----- EXTRACTED INFORMATION -----
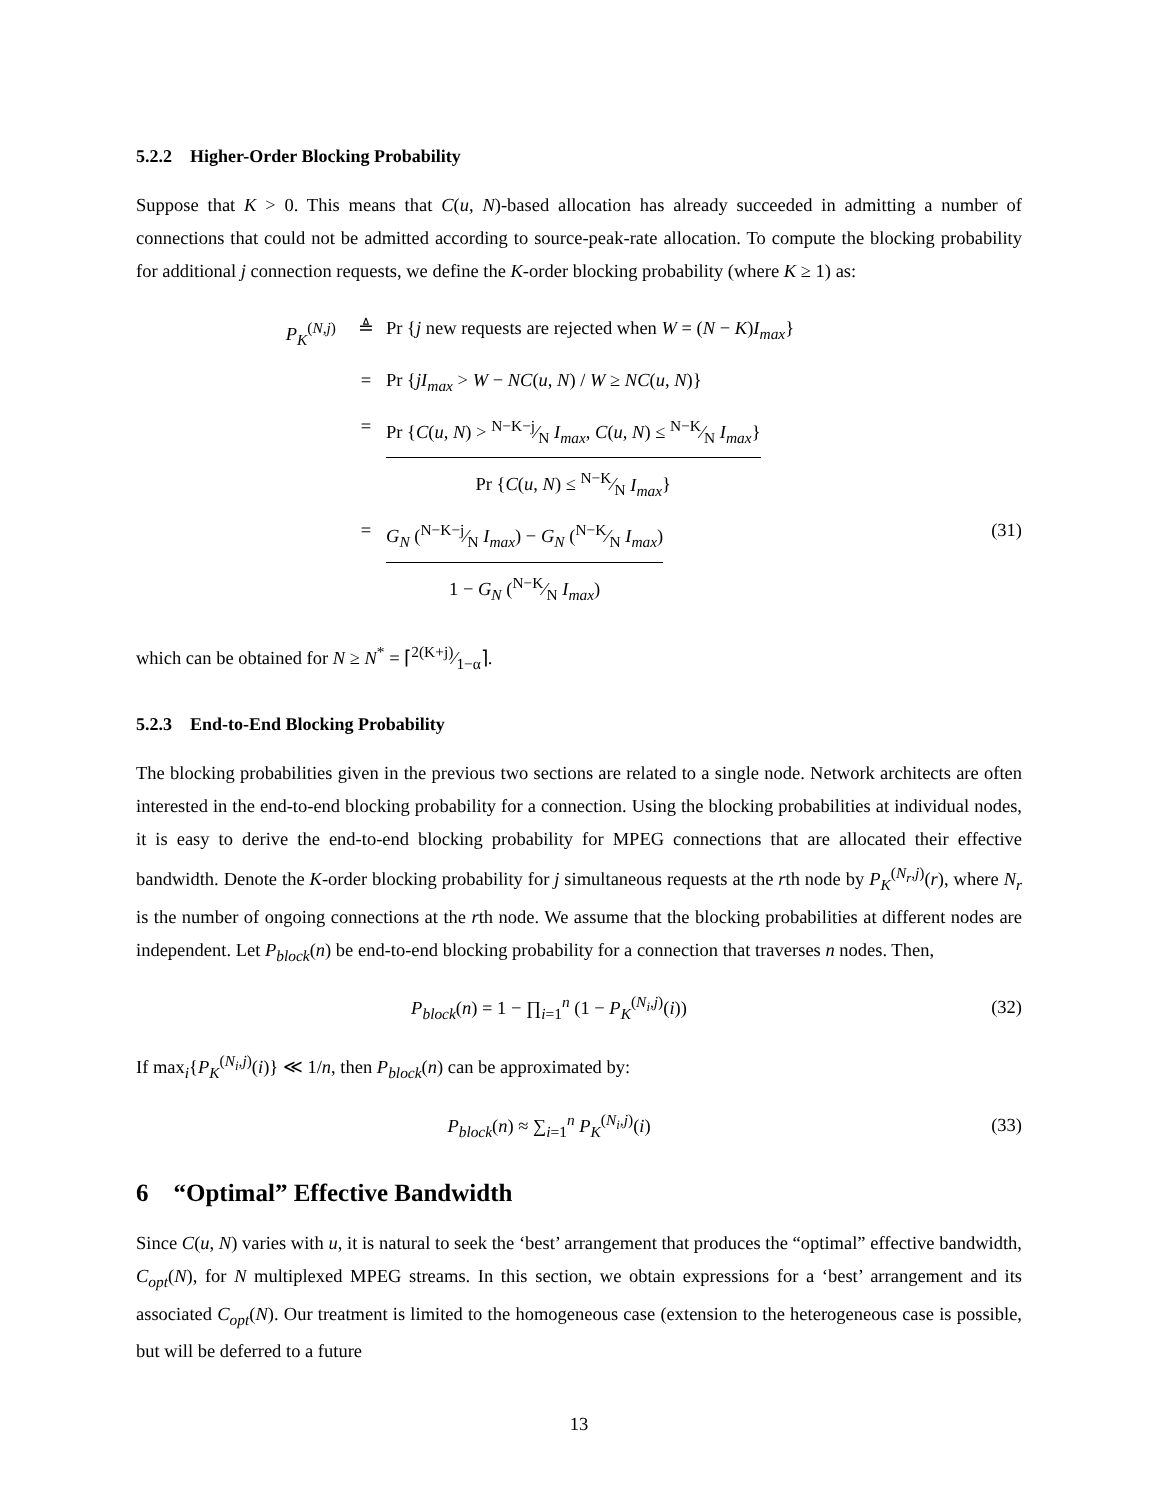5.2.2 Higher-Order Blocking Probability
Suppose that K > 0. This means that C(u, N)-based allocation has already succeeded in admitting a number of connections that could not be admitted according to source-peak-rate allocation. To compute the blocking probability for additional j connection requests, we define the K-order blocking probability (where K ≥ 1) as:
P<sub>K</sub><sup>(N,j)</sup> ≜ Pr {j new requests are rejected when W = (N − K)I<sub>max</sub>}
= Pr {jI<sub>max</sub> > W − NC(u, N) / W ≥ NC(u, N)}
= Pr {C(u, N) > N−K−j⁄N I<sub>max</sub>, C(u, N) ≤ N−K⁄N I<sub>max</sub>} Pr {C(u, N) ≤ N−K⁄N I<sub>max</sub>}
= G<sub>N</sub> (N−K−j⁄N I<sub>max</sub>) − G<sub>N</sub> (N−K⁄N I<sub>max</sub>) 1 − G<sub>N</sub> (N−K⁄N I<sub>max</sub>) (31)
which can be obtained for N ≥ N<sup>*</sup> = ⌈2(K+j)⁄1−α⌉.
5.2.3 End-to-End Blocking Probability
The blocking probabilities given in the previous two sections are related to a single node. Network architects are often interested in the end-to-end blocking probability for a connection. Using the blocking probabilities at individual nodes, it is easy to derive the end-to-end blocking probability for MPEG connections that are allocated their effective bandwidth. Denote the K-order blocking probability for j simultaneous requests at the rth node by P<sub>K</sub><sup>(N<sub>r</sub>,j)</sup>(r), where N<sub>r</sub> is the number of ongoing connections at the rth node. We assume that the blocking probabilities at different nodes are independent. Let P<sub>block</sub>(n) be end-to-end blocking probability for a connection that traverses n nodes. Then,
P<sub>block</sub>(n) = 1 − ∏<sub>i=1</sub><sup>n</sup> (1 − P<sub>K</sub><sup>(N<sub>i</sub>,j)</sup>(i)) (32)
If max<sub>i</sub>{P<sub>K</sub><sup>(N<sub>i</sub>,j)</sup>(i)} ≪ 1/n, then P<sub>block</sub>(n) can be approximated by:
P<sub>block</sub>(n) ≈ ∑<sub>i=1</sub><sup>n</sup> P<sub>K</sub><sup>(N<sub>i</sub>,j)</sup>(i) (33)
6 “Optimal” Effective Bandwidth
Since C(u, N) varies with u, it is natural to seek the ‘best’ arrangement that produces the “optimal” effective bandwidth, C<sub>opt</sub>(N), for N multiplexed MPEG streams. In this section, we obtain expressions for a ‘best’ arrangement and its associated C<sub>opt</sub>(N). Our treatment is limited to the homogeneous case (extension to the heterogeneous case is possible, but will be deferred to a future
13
-----
→ TASK DETAILS
Give back the material exactly as written, from its first line to the line that contains "5.2.3 End-to-End Blocking Probability", and leave out the pictures.

→ WORKED SOLUTION
5.2.2 Higher-Order Blocking Probability
Suppose that K > 0. This means that C(u, N)-based allocation has already succeeded in admitting a number of connections that could not be admitted according to source-peak-rate allocation. To compute the blocking probability for additional j connection requests, we define the K-order blocking probability (where K ≥ 1) as:
P<sub>K</sub><sup>(N,j)</sup> ≜ Pr {j new requests are rejected when W = (N − K)I<sub>max</sub>}
= Pr {jI<sub>max</sub> > W − NC(u, N) / W ≥ NC(u, N)}
= Pr {C(u, N) > N−K−j⁄N I<sub>max</sub>, C(u, N) ≤ N−K⁄N I<sub>max</sub>} Pr {C(u, N) ≤ N−K⁄N I<sub>max</sub>}
= G<sub>N</sub> (N−K−j⁄N I<sub>max</sub>) − G<sub>N</sub> (N−K⁄N I<sub>max</sub>) 1 − G<sub>N</sub> (N−K⁄N I<sub>max</sub>) (31)
which can be obtained for N ≥ N<sup>*</sup> = ⌈2(K+j)⁄1−α⌉.
5.2.3 End-to-End Blocking Probability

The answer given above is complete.